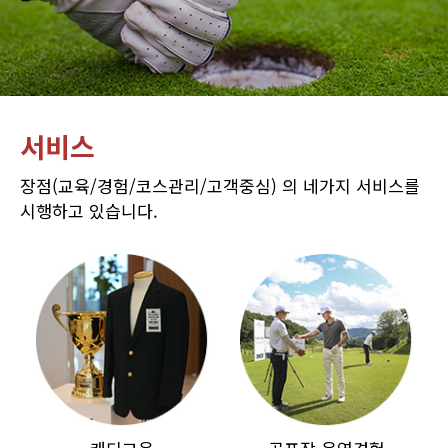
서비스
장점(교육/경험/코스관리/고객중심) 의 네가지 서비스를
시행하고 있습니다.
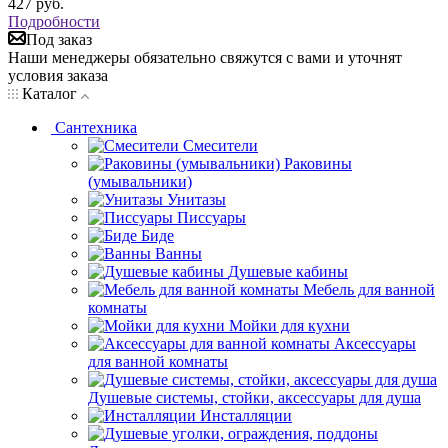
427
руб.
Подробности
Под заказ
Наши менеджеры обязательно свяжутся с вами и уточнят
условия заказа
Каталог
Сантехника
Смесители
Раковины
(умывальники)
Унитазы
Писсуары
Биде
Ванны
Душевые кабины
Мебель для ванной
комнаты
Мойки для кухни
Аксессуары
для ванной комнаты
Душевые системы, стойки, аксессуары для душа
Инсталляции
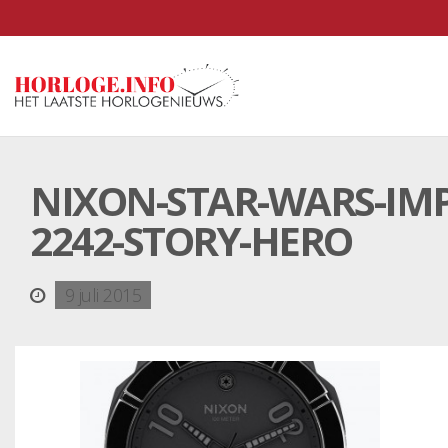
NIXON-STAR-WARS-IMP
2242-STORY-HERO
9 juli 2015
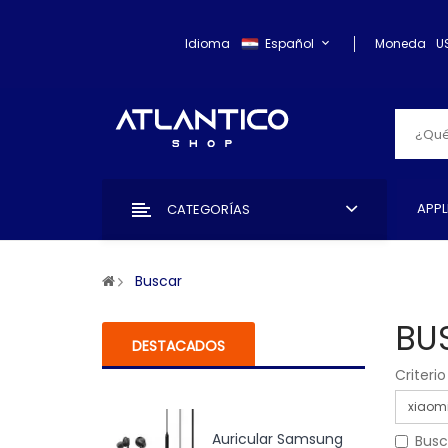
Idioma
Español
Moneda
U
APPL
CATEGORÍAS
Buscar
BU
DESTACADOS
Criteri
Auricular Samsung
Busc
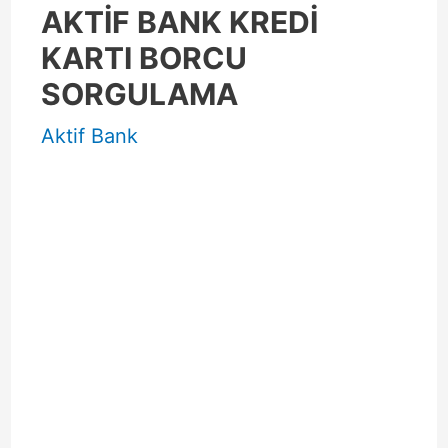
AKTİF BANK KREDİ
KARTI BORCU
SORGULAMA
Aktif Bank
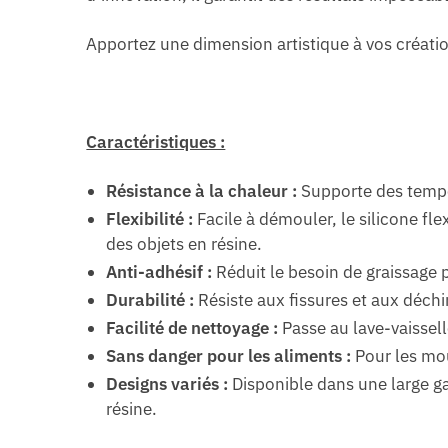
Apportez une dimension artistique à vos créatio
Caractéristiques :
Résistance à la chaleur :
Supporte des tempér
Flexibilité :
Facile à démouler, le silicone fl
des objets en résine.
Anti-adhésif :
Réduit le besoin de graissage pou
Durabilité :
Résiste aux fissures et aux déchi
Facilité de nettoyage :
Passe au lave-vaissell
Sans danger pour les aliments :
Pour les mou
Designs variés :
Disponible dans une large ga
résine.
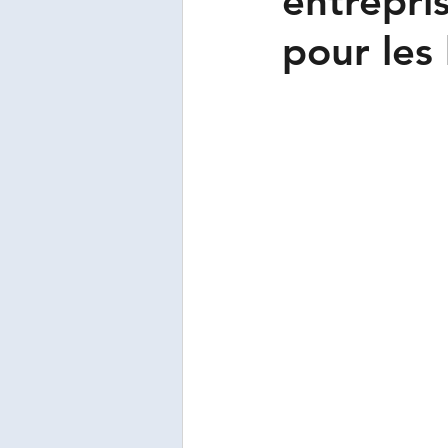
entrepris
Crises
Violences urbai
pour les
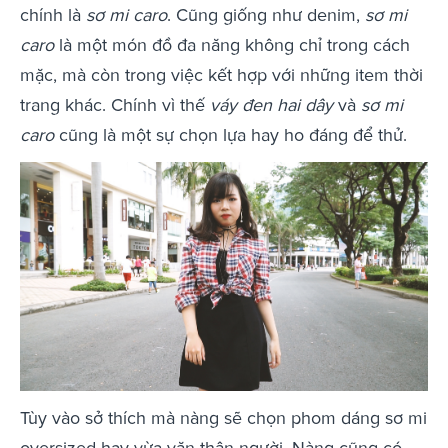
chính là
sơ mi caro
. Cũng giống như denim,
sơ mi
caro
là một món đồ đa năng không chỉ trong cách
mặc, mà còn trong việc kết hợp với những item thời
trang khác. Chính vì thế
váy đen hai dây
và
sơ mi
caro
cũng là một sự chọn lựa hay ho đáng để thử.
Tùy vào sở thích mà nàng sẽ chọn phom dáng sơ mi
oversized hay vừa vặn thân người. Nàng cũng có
++++++++++++++++++++
#### [What the task requires]
Your answer must be a single number: the count of lines above that hold the word "chọn".

#### [Task response]
2